**Goal of the exercise**. Each line of the data below that includes the string "wrist" must be copied.

##### Record set

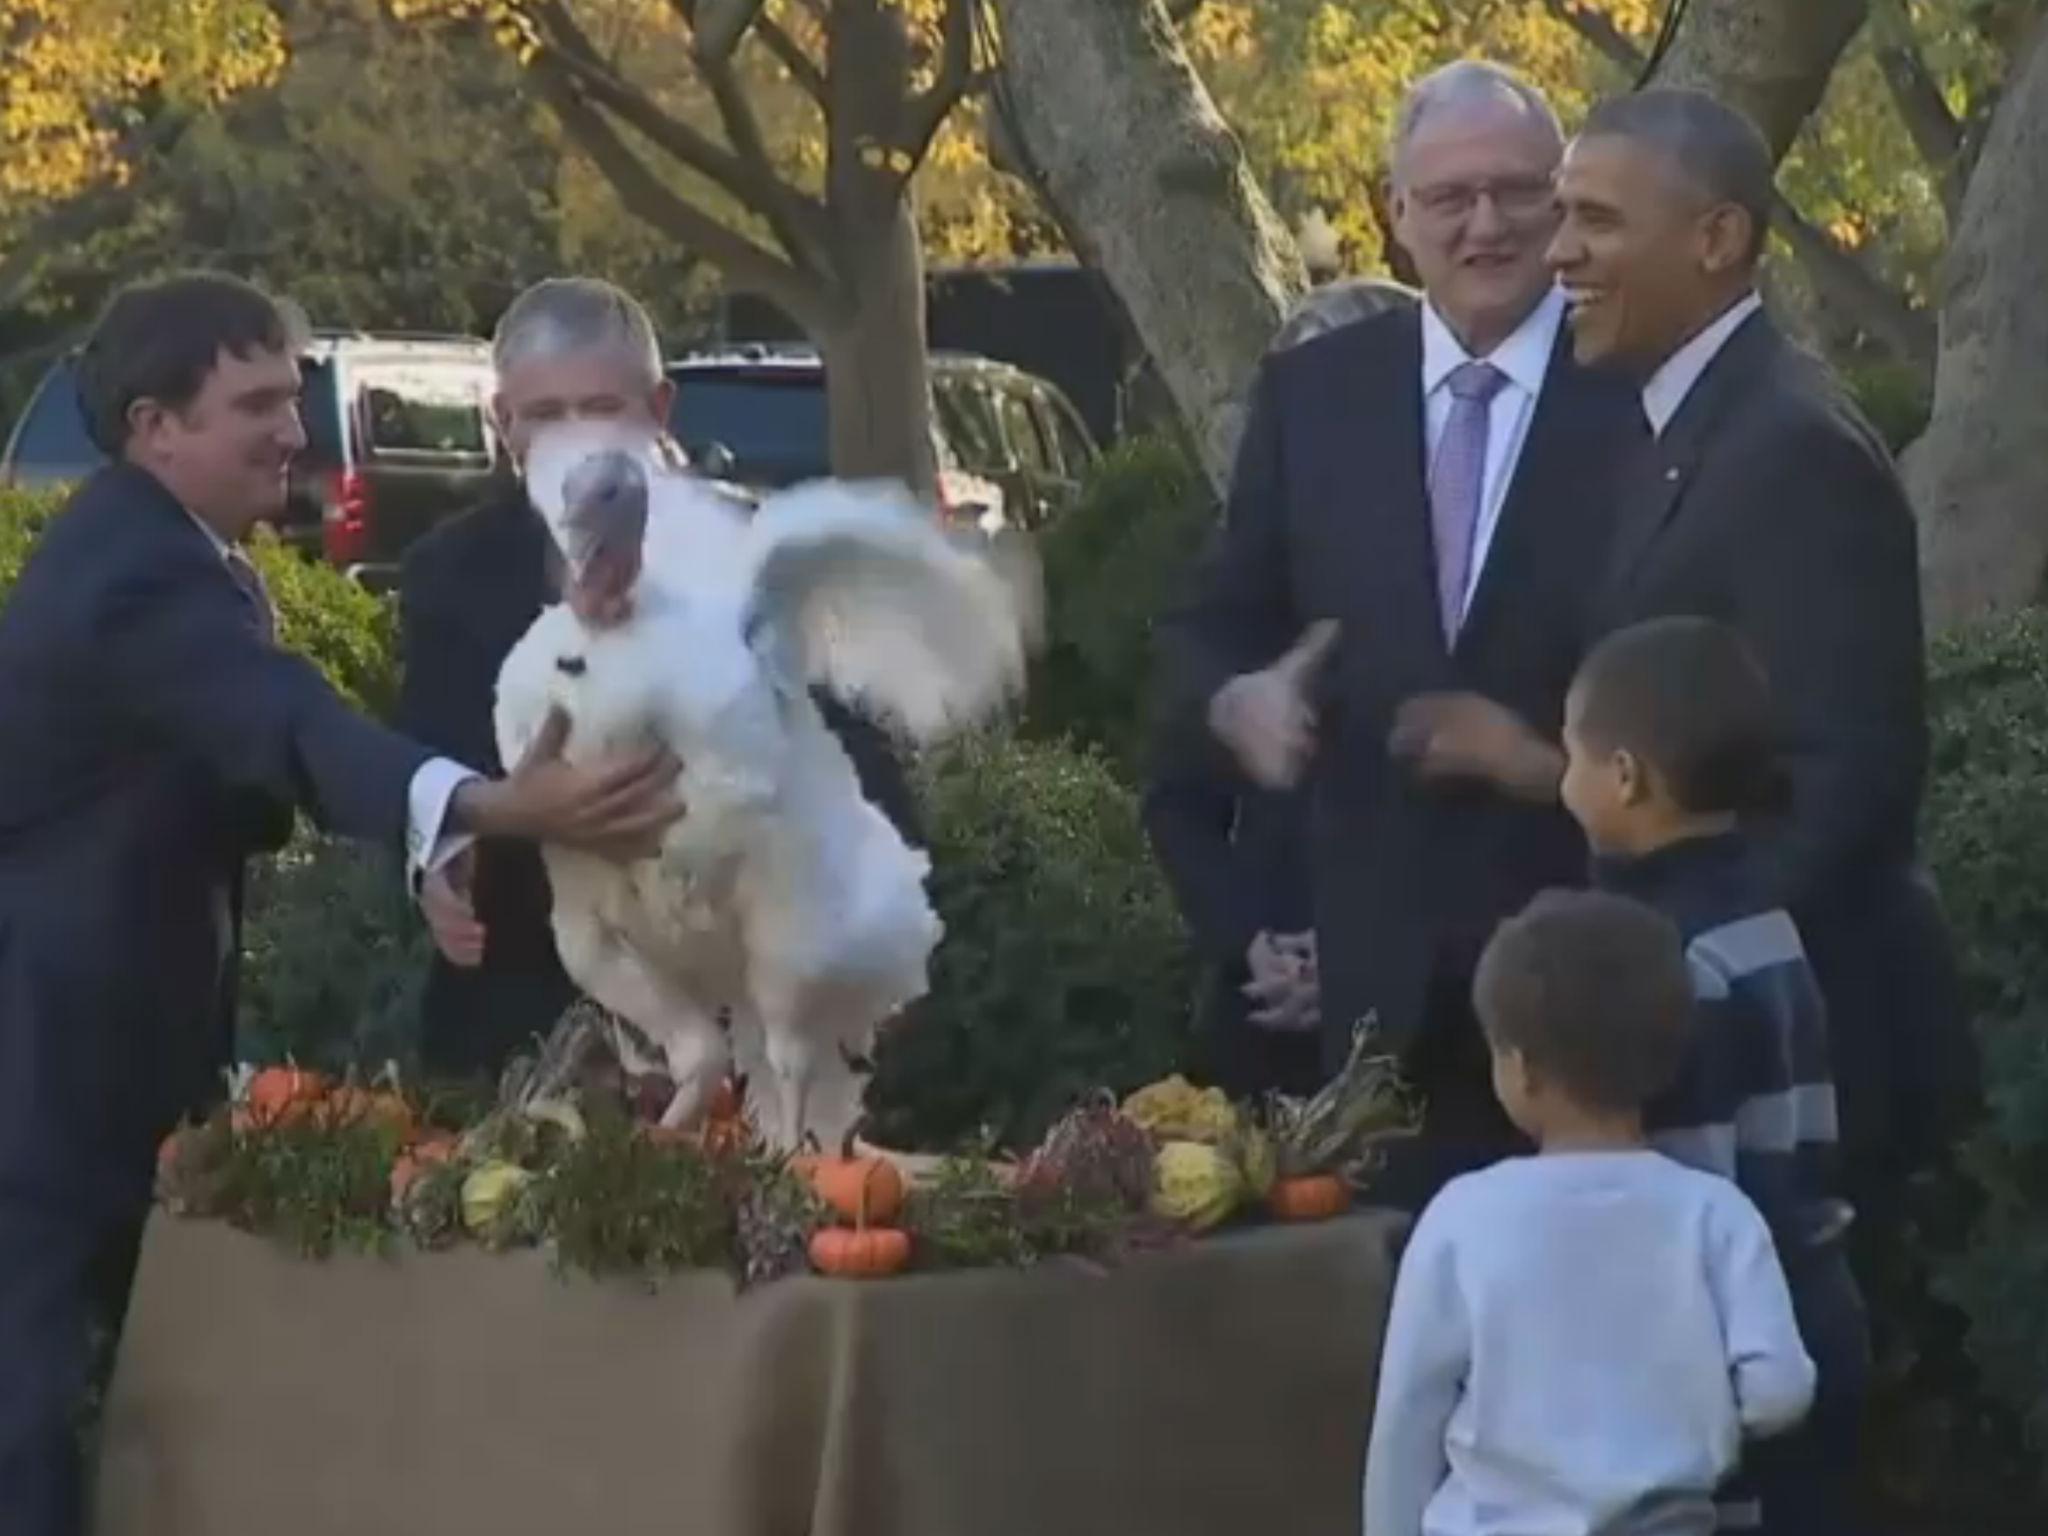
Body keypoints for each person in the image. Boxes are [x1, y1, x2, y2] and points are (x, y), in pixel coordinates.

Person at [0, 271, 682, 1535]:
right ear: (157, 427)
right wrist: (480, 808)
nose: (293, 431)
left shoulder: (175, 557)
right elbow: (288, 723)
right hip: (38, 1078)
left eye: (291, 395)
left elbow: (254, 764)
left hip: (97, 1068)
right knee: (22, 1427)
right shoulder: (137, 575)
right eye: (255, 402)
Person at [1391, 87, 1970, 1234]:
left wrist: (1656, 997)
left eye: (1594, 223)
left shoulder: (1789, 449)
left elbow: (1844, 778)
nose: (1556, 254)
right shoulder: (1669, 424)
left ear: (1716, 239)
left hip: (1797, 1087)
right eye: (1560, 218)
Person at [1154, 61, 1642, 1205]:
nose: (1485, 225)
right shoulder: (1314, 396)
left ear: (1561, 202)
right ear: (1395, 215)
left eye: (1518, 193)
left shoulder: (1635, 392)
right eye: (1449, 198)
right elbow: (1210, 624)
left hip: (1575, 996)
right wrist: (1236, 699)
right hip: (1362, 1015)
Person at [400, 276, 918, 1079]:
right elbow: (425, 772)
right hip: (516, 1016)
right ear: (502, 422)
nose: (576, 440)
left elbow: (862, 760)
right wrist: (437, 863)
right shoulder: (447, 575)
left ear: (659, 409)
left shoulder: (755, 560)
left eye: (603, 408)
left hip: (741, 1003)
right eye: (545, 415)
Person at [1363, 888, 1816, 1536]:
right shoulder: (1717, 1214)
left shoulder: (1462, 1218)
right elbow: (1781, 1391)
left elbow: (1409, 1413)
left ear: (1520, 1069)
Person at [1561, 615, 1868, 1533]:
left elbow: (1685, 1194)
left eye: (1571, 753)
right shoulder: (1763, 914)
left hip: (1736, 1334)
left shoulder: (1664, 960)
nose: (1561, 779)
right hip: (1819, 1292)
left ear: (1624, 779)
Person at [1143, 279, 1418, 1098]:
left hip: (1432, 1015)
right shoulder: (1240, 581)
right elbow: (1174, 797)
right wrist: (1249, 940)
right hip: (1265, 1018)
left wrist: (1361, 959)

##########

**Output for this task**.
right wrist: (480, 808)
left wrist: (1656, 997)
right wrist: (1236, 699)
right wrist: (437, 863)
right wrist: (1249, 940)
left wrist: (1361, 959)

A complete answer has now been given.